Start of Block
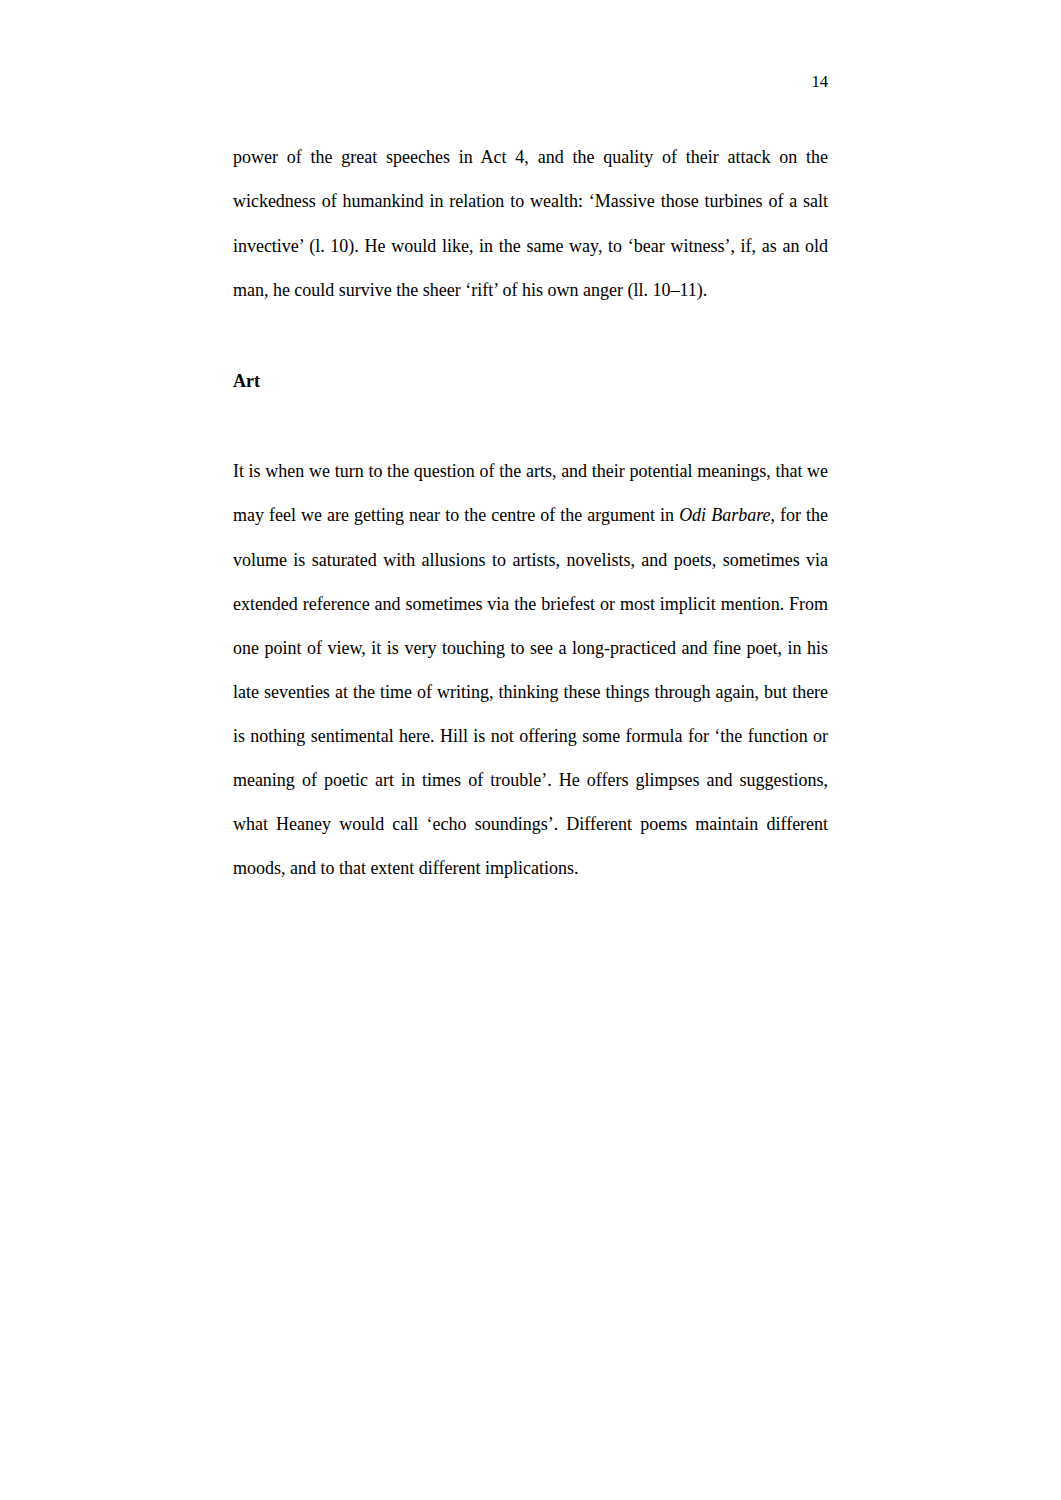14
power of the great speeches in Act 4, and the quality of their attack on the wickedness of humankind in relation to wealth: ‘Massive those turbines of a salt invective’ (l. 10). He would like, in the same way, to ‘bear witness’, if, as an old man, he could survive the sheer ‘rift’ of his own anger (ll. 10–11).
Art
It is when we turn to the question of the arts, and their potential meanings, that we may feel we are getting near to the centre of the argument in Odi Barbare, for the volume is saturated with allusions to artists, novelists, and poets, sometimes via extended reference and sometimes via the briefest or most implicit mention. From one point of view, it is very touching to see a long-practiced and fine poet, in his late seventies at the time of writing, thinking these things through again, but there is nothing sentimental here. Hill is not offering some formula for ‘the function or meaning of poetic art in times of trouble’. He offers glimpses and suggestions, what Heaney would call ‘echo soundings’. Different poems maintain different moods, and to that extent different implications.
End of Block
**EXERCISE AIM:** Repeat the data in full and exactly. Omit pictures.

**ANSWER FOR THE TASK:**
14
power of the great speeches in Act 4, and the quality of their attack on the wickedness of humankind in relation to wealth: ‘Massive those turbines of a salt invective’ (l. 10). He would like, in the same way, to ‘bear witness’, if, as an old man, he could survive the sheer ‘rift’ of his own anger (ll. 10–11).
Art
It is when we turn to the question of the arts, and their potential meanings, that we may feel we are getting near to the centre of the argument in Odi Barbare, for the volume is saturated with allusions to artists, novelists, and poets, sometimes via extended reference and sometimes via the briefest or most implicit mention. From one point of view, it is very touching to see a long-practiced and fine poet, in his late seventies at the time of writing, thinking these things through again, but there is nothing sentimental here. Hill is not offering some formula for ‘the function or meaning of poetic art in times of trouble’. He offers glimpses and suggestions, what Heaney would call ‘echo soundings’. Different poems maintain different moods, and to that extent different implications.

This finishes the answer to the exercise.